Zahlen, Daten, Fakten: Carolin Friedrich

Geburtsort: Bremen (aufgewachsen in Unterstedt).

Alter: 24 Jahre.

Aktueller Wohnort: Göttingen.

Familienstand: Ledig, aber in einer Beziehung.

Beruf: Referentin für die Freiwilligendienste im Sport beim ASC Göttingen.

Sportart: Schwimmen.

Sieg bei der Sportlerwahl: 2012.

Größte Erfolge:

- 1 500 Meter Freistil: Landesmeisterin 2010, 2011, 2013, Dritte bei den Norddeutschen Jahrgangsmeisterschaften 2011, Sechste (2009) und zweimal Siebte (2011, 2012) bei den Deutschen Jugendmeisterschaften.

- 800 Meter Freistil: Landesmeisterin 2012, Dritte bei den Landesmeisterschaften 2011, 2012, Siebte bei den Deutschen Jahrgangsmeisterschaften 2012.

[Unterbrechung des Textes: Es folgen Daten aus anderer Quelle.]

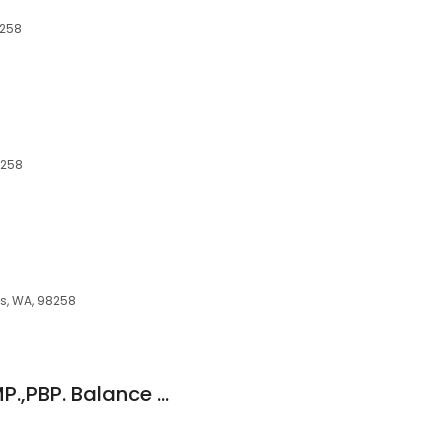
8258
8258
ns, WA, 98258
Anderson Susan, LMP.,PBP. Balance with Bowenwork & Resonance Repatterning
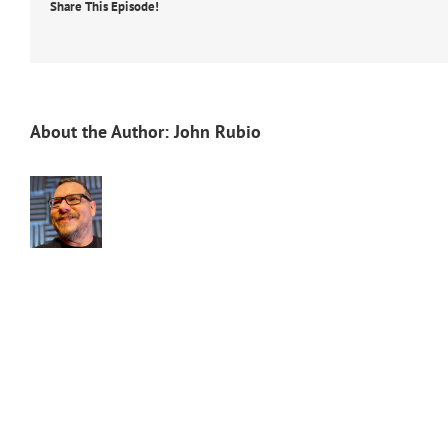
Share This Episode!
About the Author:
John Rubio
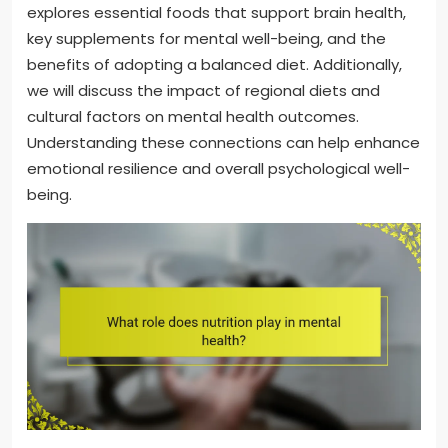
explores essential foods that support brain health,
key supplements for mental well-being, and the
benefits of adopting a balanced diet. Additionally,
we will discuss the impact of regional diets and
cultural factors on mental health outcomes.
Understanding these connections can help enhance
emotional resilience and overall psychological well-
being.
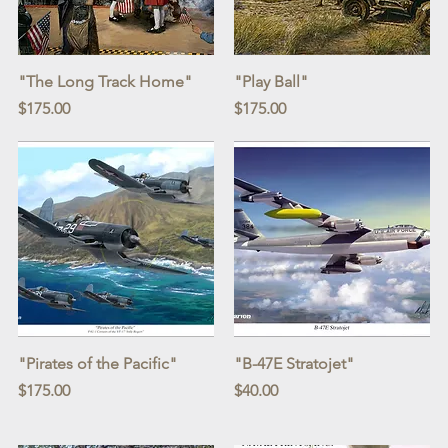
Quick View
Quick View
"The Long Track Home"
"Play Ball"
Price
Price
$175.00
$175.00
Quick View
Quick View
"Pirates of the Pacific"
"B-47E Stratojet"
Price
Price
$175.00
$40.00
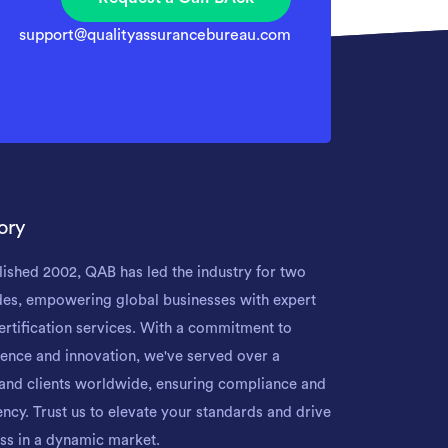
support@qualityassurancebureau.com
ory
lished 2002, QAB has led the industry for two
es, empowering global businesses with expert
ertification services. With a commitment to
lence and innovation, we've served over a
and clients worldwide, ensuring compliance and
iency. Trust us to elevate your standards and drive
ss in a dynamic market.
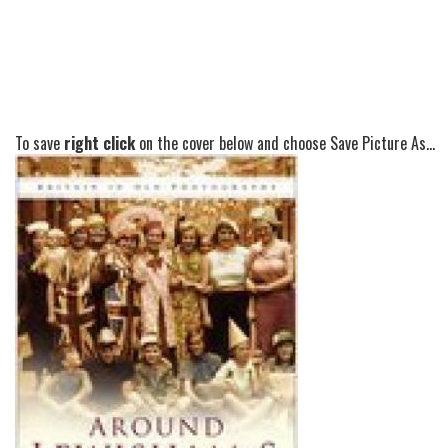
To save
right click
on the cover below and choose Save Picture As...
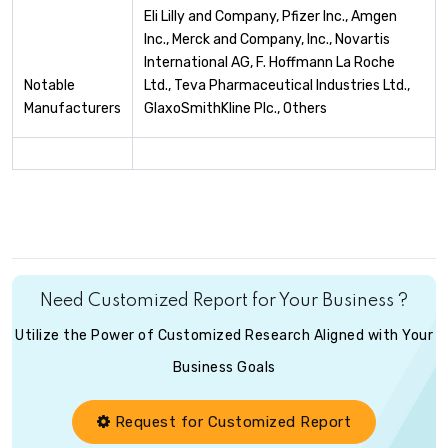
Eli Lilly and Company, Pfizer Inc., Amgen
Inc., Merck and Company, Inc., Novartis
International AG, F. Hoffmann La Roche
Notable
Ltd., Teva Pharmaceutical Industries Ltd.,
Manufacturers
GlaxoSmithKline Plc., Others
Need Customized Report for Your Business ?
Utilize the Power of Customized Research Aligned with Your
Business Goals
Request for Customized Report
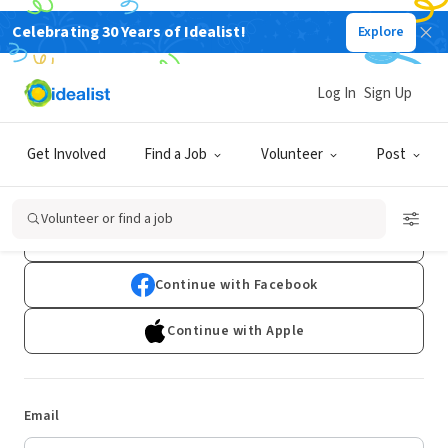
Celebrating 30 Years of Idealist!
Explore
Log In
Sign Up
Log In
Get Involved
Find a Job
Volunteer
Post
Don't have an account?
Sign Up
Volunteer or find a job
Continue with Google
Continue with Facebook
Continue with Apple
Email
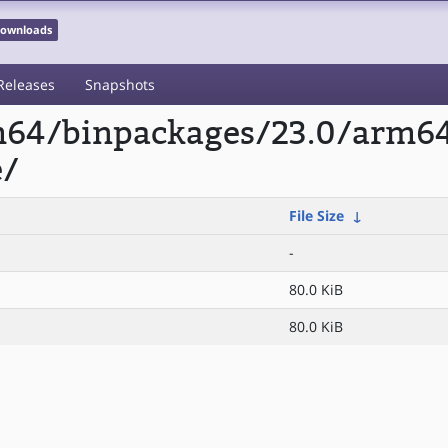
 Downloads
Releases
Snapshots
rm64/binpackages/23.0/arm6
e/
File Size
↓
-
80.0 KiB
80.0 KiB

- 400 Meter Freistil: Dritte bei den Landesmeisterschaften 2011, 2012, Siebte bei den Deutschen Jahrgangsmeisterschaften 2012, Kreisrekord.

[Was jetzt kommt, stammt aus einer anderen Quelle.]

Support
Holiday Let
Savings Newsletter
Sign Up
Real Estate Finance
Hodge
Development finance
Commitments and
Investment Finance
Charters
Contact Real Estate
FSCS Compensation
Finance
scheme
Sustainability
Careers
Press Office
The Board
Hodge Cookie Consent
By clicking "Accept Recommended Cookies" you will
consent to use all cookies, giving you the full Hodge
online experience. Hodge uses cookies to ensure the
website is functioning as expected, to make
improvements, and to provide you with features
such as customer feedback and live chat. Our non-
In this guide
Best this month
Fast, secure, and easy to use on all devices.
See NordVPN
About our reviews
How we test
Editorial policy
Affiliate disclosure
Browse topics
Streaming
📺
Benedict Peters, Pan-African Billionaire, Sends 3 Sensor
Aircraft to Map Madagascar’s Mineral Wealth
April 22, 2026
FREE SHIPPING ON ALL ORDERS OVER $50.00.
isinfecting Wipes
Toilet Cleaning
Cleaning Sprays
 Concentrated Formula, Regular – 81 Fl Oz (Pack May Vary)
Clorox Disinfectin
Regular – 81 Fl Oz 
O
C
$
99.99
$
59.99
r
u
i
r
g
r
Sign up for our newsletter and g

- Freiwasser: Landesmeisterin über 2 500 Meter 2011, Zweite bei den Norddeutschen Jahrgangsmeisterschaften über 5 000 Meter 2012, Norddeutsche Jahrgangsmeisterin über 5 000 Meter 2013.

Bisherige Vereine: Team Ronolulu, SSG Bremen/Bremerhaven, Visselhöveder SC (um noch Startrecht in Deutschland zu haben, nachdem sich die SSG aufgelöst hatte), VfL Zehlendorf (als Trainerin).

Aktueller Verein: ASC Göttingen (automatisch wegen der beruflichen Tätigkeit Vereinsmitglied, jedoch derzeit nicht in aktiver Funktion).

Hobbys: Nach neuen Kochrezepten suchen, Göttingen erkunden, geduldig warten, bis die Schwimmhalle wieder öffnet.

Ziele: Im Berufsleben ankommen, neue Dinge erlernen, um sich dann neue Ziele zu setzen.